* Directions
[1] Answer these questions about the 522 forum thread:
(a) How old is the 522, according to the first post?
(b) Which Denon model sits between the 522 and the Pioneer?
(c) How much does Lammo say a new plasma would cost?
[2] Extend the 522 forum thread from the point where it stops.
Extract to read section start
# 522 question



## Lammo (Dec 14, 2004)

TV 1 in our family room is showing on a 15+ year old Pioneer big screen. TV 2 is upstairs on fairly new Toshiba LCD. The picture on TV 2 is just fine but TV 1 is periodically going "wavy", e.g., a person in dark clothing or dark lettering against a light background looks like a serrated knife blade. This only happens while watching live, not during DVR playback and mostly during commercials. So, I'm wondering if it's possible for one tuner of a 522 to go bad or is the old ginormous Pioneer (50" rear projection cabinet) finally dying so that we will be able to get our family room into this century? FWIW, the 522 is over 5 years old.


----------



## P Smith (Jul 25, 2002)

Definitely it's not a tuner issue. 

What video cable you using for TV1 ? S-VHS ? Or RCA ?


----------



## Lammo (Dec 14, 2004)

P Smith said:


> Definitely it's not a tuner issue.
> 
> What video cable you using for TV1 ? S-VHS ? Or RCA ?


Thanks for the quick reply. It's S-video from the 522 in to my Denon AVR 3803, RCA out from the Denon to the Pioneer (which is so old it doesn't have S-video inputs). The RCA outputs on the 522 are connected to my DVD recorder. I've had it connected this way for years, the problem started within the last two weeks.


----------



## P Smith (Jul 25, 2002)

Could be cable's aging/seating; could you try direct [long] S-Video cable from 522 to that your TV1 ?


----------



## BattleZone (Nov 13, 2007)

In my experience, this is almost certainly a problem with the TV itself. Rear-projection TVs definitely have a finite lifespan, and once they start going, it's far cheaper to replace the TV than to try to fix it.


----------



## Lammo (Dec 14, 2004)

Quote:
Originally Posted by *P Smith*
_Could be cable's aging/seating; could you try direct [long] S-Video cable from 522 to that your TV1 ?___________________

Thanks but no S-video in on 15 + year old big screen. It barely has monitor in type RCA jacks.


----------



## Lammo (Dec 14, 2004)

BattleZone said:


> In my experience, this is almost certainly a problem with the TV itself. Rear-projection TVs definitely have a finite lifespan, and once they start going, it's far cheaper to replace the TV than to try to fix it.


That's what I'm hoping for but I'd hate to spend $2k on a new plasma and find out that the 522 is going t/u. Thanks!


----------



## P Smith (Jul 25, 2002)

Well, could be Denon/cable/connection become flaky. Could you check direct RCA (use thick video cable !) from 522 to the old TV ? Ah, check if all devices has good and common ground/connected to same power strip.


----------



## shadough (Dec 31, 2006)
Extract to read section end
Entries shown section start
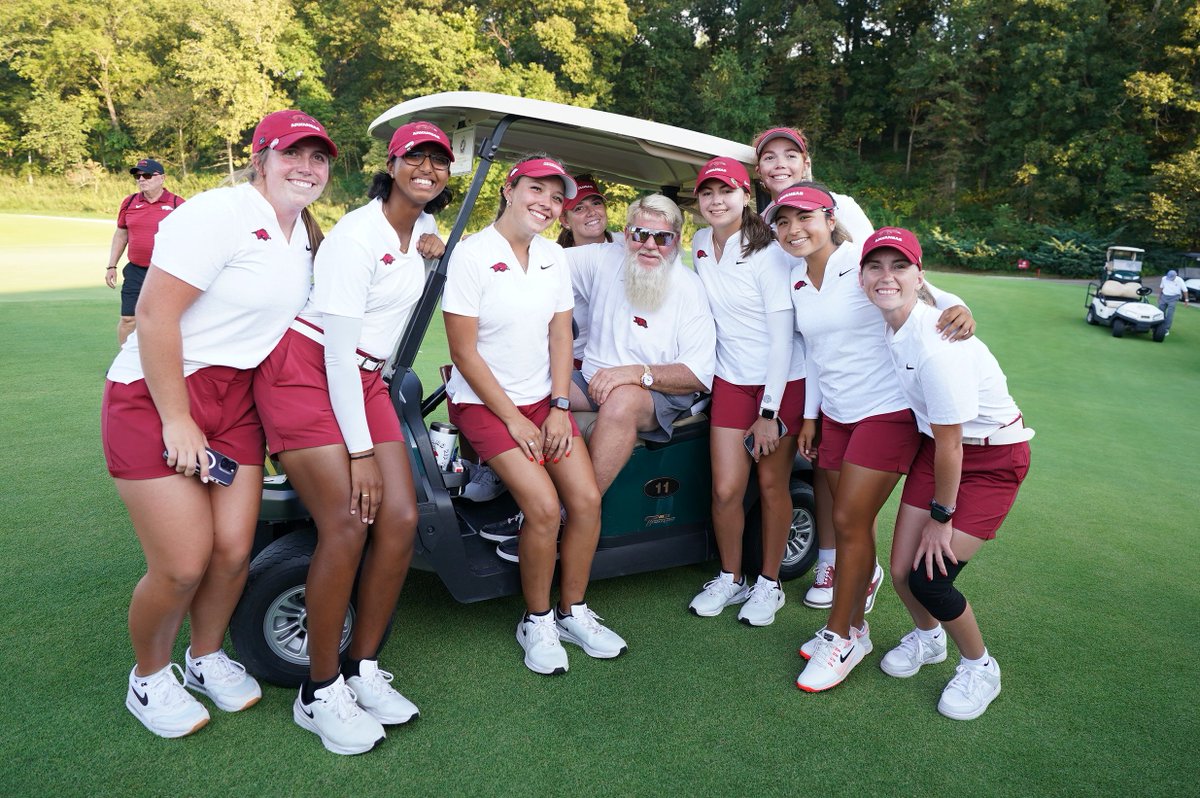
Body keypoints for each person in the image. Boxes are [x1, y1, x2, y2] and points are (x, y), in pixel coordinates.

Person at [101, 110, 336, 738]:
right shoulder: (218, 213)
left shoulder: (304, 233)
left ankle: (204, 658)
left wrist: (422, 236)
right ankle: (148, 678)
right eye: (293, 154)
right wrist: (176, 420)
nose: (306, 168)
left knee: (233, 553)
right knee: (182, 563)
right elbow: (153, 317)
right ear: (261, 158)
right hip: (157, 392)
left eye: (318, 159)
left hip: (237, 400)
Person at [253, 121, 450, 754]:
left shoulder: (418, 229)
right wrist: (360, 452)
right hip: (308, 372)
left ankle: (361, 668)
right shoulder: (355, 236)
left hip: (365, 381)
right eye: (415, 157)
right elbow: (338, 353)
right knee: (346, 521)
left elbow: (421, 252)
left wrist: (430, 244)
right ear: (390, 165)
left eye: (438, 161)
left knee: (400, 516)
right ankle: (319, 690)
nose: (427, 168)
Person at [765, 184, 973, 692]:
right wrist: (811, 416)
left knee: (846, 521)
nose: (794, 229)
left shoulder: (859, 257)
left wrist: (958, 302)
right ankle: (854, 620)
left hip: (886, 411)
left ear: (830, 218)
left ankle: (842, 635)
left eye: (805, 217)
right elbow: (814, 353)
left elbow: (913, 283)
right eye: (783, 221)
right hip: (835, 414)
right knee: (850, 526)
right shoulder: (794, 278)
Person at [442, 154, 626, 676]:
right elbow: (464, 353)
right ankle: (537, 618)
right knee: (544, 508)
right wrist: (517, 420)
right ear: (509, 188)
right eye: (535, 190)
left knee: (586, 500)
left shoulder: (553, 257)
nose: (545, 203)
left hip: (545, 402)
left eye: (554, 196)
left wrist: (558, 406)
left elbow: (560, 334)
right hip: (484, 403)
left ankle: (573, 610)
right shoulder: (473, 256)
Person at [860, 227, 1033, 720]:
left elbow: (954, 443)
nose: (886, 276)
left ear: (920, 278)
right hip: (940, 453)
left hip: (991, 460)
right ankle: (928, 638)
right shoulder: (894, 323)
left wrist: (942, 516)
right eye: (876, 266)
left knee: (930, 579)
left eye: (899, 267)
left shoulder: (938, 345)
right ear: (862, 277)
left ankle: (980, 667)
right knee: (899, 572)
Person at [751, 127, 872, 611]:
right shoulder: (764, 223)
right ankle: (832, 559)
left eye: (790, 155)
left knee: (841, 474)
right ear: (758, 171)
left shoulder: (837, 206)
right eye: (769, 158)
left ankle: (844, 562)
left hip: (849, 364)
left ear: (807, 163)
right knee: (823, 463)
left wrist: (951, 302)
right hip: (806, 361)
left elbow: (885, 269)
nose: (779, 164)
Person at [686, 157, 802, 626]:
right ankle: (731, 577)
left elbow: (782, 337)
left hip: (781, 382)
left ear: (745, 196)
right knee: (726, 489)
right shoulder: (696, 244)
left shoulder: (769, 251)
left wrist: (770, 412)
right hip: (731, 379)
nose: (717, 200)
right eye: (708, 192)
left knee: (772, 485)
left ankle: (768, 584)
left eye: (727, 191)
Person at [466, 174, 615, 506]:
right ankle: (493, 464)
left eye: (596, 203)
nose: (590, 212)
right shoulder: (559, 253)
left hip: (593, 365)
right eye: (579, 207)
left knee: (542, 401)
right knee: (461, 377)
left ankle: (544, 497)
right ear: (565, 218)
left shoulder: (623, 249)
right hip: (566, 362)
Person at [105, 158, 185, 345]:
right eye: (137, 176)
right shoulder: (129, 202)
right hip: (135, 270)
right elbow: (121, 234)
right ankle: (124, 368)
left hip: (166, 271)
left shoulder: (177, 204)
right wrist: (111, 265)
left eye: (147, 175)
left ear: (162, 178)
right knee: (128, 319)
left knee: (165, 320)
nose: (141, 179)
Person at [1158, 269, 1189, 335]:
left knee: (1170, 313)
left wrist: (1186, 300)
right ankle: (1159, 326)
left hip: (1174, 297)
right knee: (1160, 311)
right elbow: (1161, 287)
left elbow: (1185, 290)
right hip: (1164, 296)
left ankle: (1166, 329)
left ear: (1175, 276)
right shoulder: (1164, 278)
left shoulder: (1180, 280)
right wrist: (1159, 297)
Entries shown section end
* Answers to each task
[1]
(a) Over 5 years old.
(b) The Denon AVR 3803.
(c) $2k.

[2]
The 522 is standard def and will still look like crap on a new plasma. But thats just cuz its not HD. My 522 looks like crap on my new sony 40 inch but looks great on my stan-def TV's. I almost wish I hadnt bought the HDTV. I know what your thinking, why dont I get an HD recever. Well the 922 is STILL not ready for prime time. So I'm going to hafta wait. (the 622 an 722 just can't compare to a 922)


----------



## Jhon69 (Mar 28, 2006)

Lammo said:


> TV 1 in our family room is showing on a 15+ year old Pioneer big screen. TV 2 is upstairs on fairly new Toshiba LCD. The picture on TV 2 is just fine but TV 1 is periodically going "wavy", e.g., a person in dark clothing or dark lettering against a light background looks like a serrated knife blade. This only happens while watching live, not during DVR playback and mostly during commercials. So, I'm wondering if it's possible for one tuner of a 522 to go bad or is the old ginormous Pioneer (50" rear projection cabinet) finally dying so that we will be able to get our family room into this century? FWIW, the 522 is over 5 years old.


Older CRT RPTVs should have about a 15 to 20 year lifespan.I have had my 50" PhilipsMagnavox calibrated and cleaned every 2 to 4 years.

There is also coolant in the 3 CRTs that needs to be replaced because it gets old.

Good Luck!


----------



## P Smith (Jul 25, 2002)

New version coming to 522/625 - L5.39, but dish page [strike]messed up by some one[/strike]:


> 501/508/510	P4.08	CURRENT	12/4/2008
> 501/508/510	P4.07	previous	8/11/2008
> *512* L5.39	CURRENT	2/1/2010
> 522	L5.38	CURRENT	12/22/2009
> ...


[strike]
Instead of model 522 he/she put up[/strike] unknown model 512.


----------



## RHCP (Mar 21, 2006)

The 512 is a "new" dual-tuner, single-TV SD DVR. It's actually just a 522 with the TV2 outputs disabled and covered, and a new card access door that says "SD/DVR" instead of "522". The new software should remove all mention of TV2 from menus and error messages.


----------



## P Smith (Jul 25, 2002)

Umm, that's interesting facts; now I see why the FW is spooling upto L099 version ( it's max number for factory) and why the dish page listed it right next to 522 (because HW ID of the "new" 512 is exactly the same as for 522, it means same mainboard).


----------



## Jhon69 (Mar 28, 2006)

shadough said:


> The 522 is standard def and will still look like crap on a new plasma. But thats just cuz its not HD. My 522 looks like crap on my new sony 40 inch but looks great on my stan-def TV's. I almost wish I hadnt bought the HDTV. I know what your thinking, why dont I get an HD recever. Well the 922 is STILL not ready for prime time. So I'm going to hafta wait. (the 622 an 722 just can't compare to a 922)


If i ever get an HDTV I will first check out Consumer Reports because their ratings show HDTVs that deliver excellent PQ with SD.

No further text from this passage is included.